[GIVEN RECORDS]
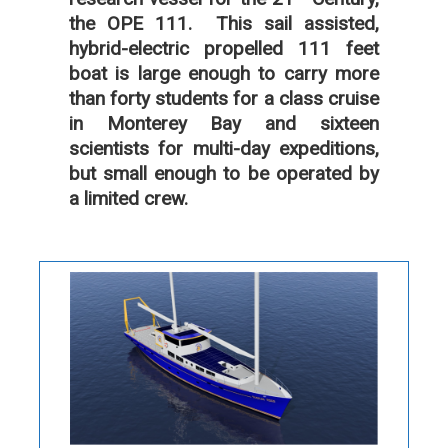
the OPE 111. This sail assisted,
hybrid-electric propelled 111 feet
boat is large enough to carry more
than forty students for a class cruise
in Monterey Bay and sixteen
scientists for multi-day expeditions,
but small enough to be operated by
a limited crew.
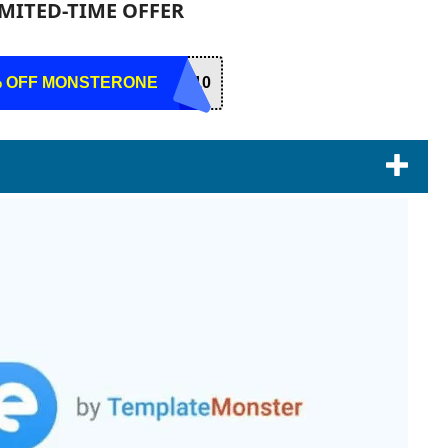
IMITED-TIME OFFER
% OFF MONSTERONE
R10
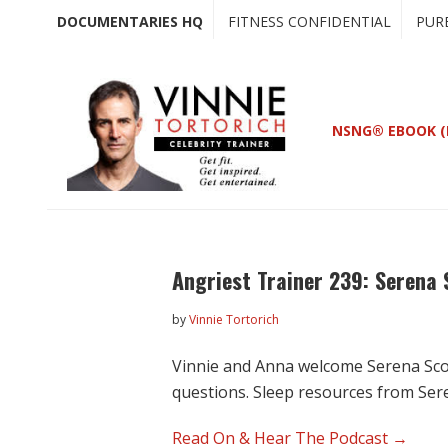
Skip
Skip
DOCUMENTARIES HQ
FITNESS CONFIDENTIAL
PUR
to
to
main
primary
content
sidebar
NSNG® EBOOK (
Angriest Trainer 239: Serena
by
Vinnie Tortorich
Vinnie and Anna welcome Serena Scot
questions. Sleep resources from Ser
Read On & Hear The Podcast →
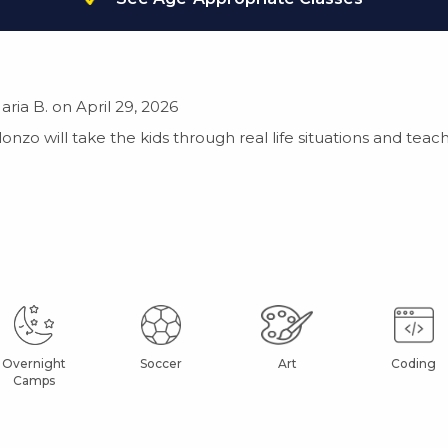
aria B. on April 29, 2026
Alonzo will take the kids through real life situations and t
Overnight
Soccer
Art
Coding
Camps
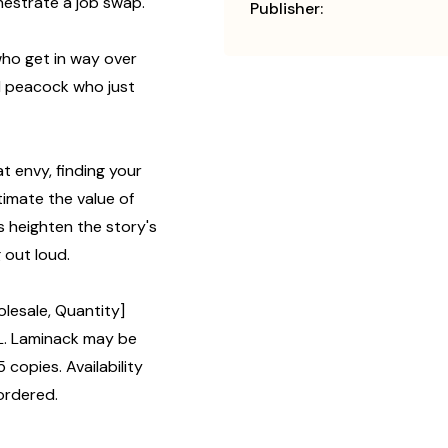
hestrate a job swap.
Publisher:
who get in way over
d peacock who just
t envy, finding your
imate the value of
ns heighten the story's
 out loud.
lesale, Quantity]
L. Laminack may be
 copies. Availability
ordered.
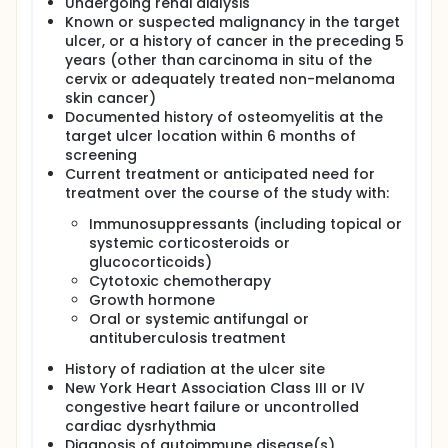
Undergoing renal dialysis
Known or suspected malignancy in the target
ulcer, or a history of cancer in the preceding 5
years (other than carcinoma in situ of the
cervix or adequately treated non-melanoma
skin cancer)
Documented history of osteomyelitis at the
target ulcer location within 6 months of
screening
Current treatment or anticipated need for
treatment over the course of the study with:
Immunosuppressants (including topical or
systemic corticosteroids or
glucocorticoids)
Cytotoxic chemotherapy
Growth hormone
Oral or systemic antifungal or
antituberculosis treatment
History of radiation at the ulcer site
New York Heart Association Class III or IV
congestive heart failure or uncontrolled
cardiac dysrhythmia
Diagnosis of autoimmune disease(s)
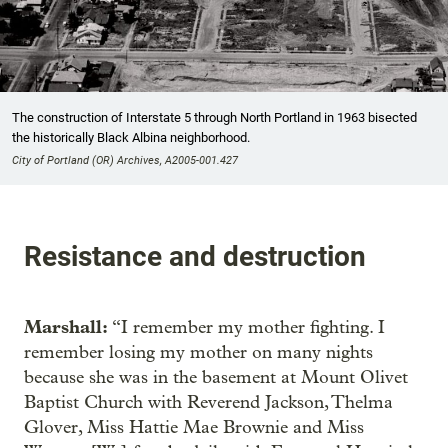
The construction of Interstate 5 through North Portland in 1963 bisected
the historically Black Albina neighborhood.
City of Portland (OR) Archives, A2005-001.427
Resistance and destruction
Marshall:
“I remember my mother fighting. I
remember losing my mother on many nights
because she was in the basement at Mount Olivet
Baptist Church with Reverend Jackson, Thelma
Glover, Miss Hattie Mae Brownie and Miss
[/GIVEN RECORDS]
Select all lines with the word "cancer" from the entries above.

ulcer, or a history of cancer in the preceding 5
skin cancer)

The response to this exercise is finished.